--- Exercise data ---

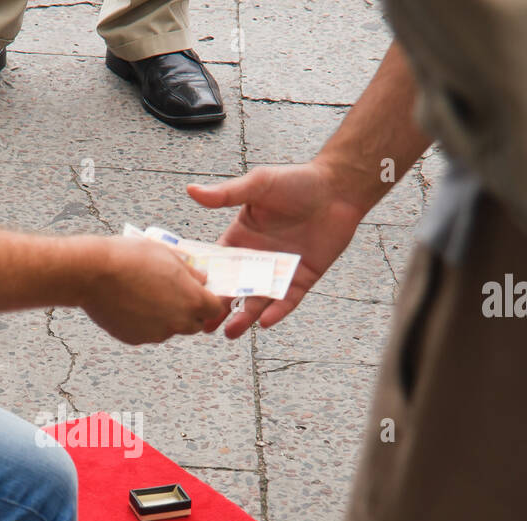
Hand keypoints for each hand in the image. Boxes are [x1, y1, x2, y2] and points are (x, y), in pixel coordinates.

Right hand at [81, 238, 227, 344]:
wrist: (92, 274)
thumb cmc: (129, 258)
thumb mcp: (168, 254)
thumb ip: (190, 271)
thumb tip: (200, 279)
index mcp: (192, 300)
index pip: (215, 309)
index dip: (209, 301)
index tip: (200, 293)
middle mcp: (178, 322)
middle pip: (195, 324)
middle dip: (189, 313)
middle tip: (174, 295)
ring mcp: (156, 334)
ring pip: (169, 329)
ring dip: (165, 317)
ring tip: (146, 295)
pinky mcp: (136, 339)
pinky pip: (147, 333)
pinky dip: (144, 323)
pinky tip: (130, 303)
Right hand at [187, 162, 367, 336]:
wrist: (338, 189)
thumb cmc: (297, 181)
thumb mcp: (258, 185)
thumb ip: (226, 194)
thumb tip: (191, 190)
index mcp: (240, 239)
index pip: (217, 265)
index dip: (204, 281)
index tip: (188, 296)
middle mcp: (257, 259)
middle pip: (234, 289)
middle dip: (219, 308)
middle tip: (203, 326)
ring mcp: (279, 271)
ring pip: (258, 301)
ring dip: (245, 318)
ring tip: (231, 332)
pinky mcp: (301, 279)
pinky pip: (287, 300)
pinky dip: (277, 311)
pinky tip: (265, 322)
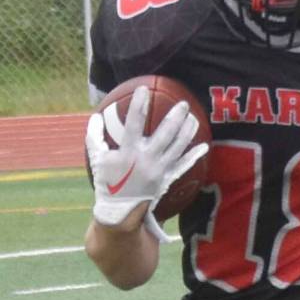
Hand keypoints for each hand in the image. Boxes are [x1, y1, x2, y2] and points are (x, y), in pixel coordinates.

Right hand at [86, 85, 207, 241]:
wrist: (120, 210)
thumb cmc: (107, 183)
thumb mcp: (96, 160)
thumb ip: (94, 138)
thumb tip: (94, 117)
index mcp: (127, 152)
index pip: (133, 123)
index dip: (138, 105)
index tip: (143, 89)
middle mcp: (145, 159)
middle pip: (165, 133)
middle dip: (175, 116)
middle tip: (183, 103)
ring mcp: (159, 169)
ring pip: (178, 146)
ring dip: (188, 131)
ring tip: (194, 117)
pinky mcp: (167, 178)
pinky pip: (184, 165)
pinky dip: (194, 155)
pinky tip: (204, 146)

---
--- Exercise data ---

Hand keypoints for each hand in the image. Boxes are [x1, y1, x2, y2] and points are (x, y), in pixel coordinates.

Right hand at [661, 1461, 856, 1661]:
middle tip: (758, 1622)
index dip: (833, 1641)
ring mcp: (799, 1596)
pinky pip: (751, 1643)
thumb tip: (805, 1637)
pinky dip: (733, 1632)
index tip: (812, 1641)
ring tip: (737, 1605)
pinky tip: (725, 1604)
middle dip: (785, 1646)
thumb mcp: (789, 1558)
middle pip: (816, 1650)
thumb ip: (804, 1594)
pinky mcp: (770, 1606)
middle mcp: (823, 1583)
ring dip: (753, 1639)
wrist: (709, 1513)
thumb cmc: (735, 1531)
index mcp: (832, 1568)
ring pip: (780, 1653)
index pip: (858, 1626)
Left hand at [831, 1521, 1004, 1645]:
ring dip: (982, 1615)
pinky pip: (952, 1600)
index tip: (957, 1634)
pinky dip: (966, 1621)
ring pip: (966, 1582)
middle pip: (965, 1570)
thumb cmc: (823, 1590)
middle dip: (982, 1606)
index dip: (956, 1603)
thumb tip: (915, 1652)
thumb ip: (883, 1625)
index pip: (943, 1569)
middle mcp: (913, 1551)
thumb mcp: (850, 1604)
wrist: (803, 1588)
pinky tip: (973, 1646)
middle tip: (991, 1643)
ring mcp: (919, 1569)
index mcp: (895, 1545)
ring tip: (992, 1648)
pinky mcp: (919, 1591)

---
--- Exercise data ---

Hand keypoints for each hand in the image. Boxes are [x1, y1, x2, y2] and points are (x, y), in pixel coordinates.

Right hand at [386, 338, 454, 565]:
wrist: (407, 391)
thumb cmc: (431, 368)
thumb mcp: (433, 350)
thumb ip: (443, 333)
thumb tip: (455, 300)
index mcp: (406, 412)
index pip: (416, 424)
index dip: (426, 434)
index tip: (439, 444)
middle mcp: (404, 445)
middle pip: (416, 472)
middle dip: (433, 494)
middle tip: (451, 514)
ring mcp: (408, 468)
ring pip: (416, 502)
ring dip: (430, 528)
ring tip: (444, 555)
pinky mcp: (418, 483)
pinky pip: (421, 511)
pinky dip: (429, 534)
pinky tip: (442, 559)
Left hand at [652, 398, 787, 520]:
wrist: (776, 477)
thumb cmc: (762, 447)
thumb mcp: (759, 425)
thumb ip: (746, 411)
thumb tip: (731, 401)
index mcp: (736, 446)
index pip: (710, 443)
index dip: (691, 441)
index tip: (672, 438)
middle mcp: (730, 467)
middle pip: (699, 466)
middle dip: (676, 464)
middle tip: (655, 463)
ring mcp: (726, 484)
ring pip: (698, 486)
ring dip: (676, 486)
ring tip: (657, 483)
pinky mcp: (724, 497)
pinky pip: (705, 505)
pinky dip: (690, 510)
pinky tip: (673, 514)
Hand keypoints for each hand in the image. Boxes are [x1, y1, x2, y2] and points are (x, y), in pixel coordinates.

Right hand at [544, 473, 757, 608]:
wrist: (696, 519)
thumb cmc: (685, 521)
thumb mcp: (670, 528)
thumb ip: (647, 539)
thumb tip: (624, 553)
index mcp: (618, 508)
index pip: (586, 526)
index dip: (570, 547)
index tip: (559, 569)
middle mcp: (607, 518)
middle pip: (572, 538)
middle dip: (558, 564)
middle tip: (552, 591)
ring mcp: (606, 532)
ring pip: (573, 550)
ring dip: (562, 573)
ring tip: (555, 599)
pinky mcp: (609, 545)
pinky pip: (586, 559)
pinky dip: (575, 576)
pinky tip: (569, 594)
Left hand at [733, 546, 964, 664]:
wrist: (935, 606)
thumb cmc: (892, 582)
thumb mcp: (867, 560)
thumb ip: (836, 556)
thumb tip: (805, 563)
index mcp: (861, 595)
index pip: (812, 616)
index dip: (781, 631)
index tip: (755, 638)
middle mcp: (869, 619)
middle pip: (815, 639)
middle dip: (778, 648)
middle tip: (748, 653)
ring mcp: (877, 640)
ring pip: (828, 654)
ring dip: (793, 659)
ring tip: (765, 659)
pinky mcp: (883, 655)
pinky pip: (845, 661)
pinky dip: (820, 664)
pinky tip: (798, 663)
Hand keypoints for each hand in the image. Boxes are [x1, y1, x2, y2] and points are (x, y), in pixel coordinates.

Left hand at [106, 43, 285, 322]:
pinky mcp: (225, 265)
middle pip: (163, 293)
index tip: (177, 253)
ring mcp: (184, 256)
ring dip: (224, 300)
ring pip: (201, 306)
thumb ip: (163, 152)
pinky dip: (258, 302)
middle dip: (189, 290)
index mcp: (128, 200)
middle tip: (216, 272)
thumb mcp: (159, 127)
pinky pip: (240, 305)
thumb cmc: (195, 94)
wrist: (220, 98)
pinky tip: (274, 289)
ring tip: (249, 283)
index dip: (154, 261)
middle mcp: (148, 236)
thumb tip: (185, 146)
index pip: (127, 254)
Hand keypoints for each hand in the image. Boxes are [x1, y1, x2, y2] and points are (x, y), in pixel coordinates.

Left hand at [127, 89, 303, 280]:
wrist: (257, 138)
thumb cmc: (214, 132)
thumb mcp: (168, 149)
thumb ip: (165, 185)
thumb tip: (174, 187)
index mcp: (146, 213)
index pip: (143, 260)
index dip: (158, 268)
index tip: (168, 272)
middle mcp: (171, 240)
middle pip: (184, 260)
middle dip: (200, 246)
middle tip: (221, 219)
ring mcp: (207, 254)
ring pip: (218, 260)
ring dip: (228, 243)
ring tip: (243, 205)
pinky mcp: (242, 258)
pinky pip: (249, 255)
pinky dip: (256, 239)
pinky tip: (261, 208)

---

* _Work instructions_
Restate word for word the entries above, starting at the line with "pinky mcp: (724, 497)" and ending at the line with "middle tip: (216, 272)", inclusive, and no others.

* _Your solution_
pinky mcp: (724, 497)
pinky pip: (705, 505)
pinky dip: (690, 510)
pinky tip: (673, 514)
Hand keypoints for each hand in the image. Boxes are [x1, y1, x2, y2] and points are (x, y), in pixel coordinates.

Right hand at [544, 473, 757, 608]:
wrist: (696, 519)
thumb cmc: (685, 521)
thumb mcp: (670, 528)
thumb ip: (647, 539)
thumb tip: (624, 553)
index mcp: (618, 508)
index pip: (586, 526)
index dip: (570, 547)
index tip: (559, 569)
middle mcp: (607, 518)
middle pip: (572, 538)
middle dip: (558, 564)
middle tip: (552, 591)
ring mcp: (606, 532)
ring pip: (573, 550)
ring dip: (562, 573)
ring tip: (555, 599)
pinky mcp: (609, 545)
pinky pip: (586, 559)
pinky dip: (575, 576)
pinky tip: (569, 594)
Left hand at [733, 546, 964, 664]:
wrist: (935, 606)
thumb cmc: (892, 582)
thumb mcp: (867, 560)
thumb ip: (836, 556)
thumb tip: (805, 563)
index mcp: (861, 595)
index pip: (812, 616)
index dip: (781, 631)
index tip: (755, 638)
middle mcp: (869, 619)
middle pip: (815, 639)
middle dip: (778, 648)
middle tip: (748, 653)
ring mcp: (877, 640)
ring pip: (828, 654)
ring dip: (793, 659)
ring tip: (765, 659)
pinky mcp: (883, 655)
pinky pip: (845, 661)
pinky dip: (820, 664)
pinky tip: (798, 663)
Hand keypoints for each hand in the image. Boxes are [x1, y1, x2, y2] and points are (x, y), in pixel coordinates.

Left hand at [106, 43, 285, 322]:
pinky mcp: (225, 265)
middle pip: (163, 293)
index tip: (177, 253)
ring mcp: (184, 256)
ring dip: (224, 300)
ring pip: (201, 306)
thumb ip: (163, 152)
pinky dip: (258, 302)
middle dip: (189, 290)
index mcp: (128, 200)
middle tip: (216, 272)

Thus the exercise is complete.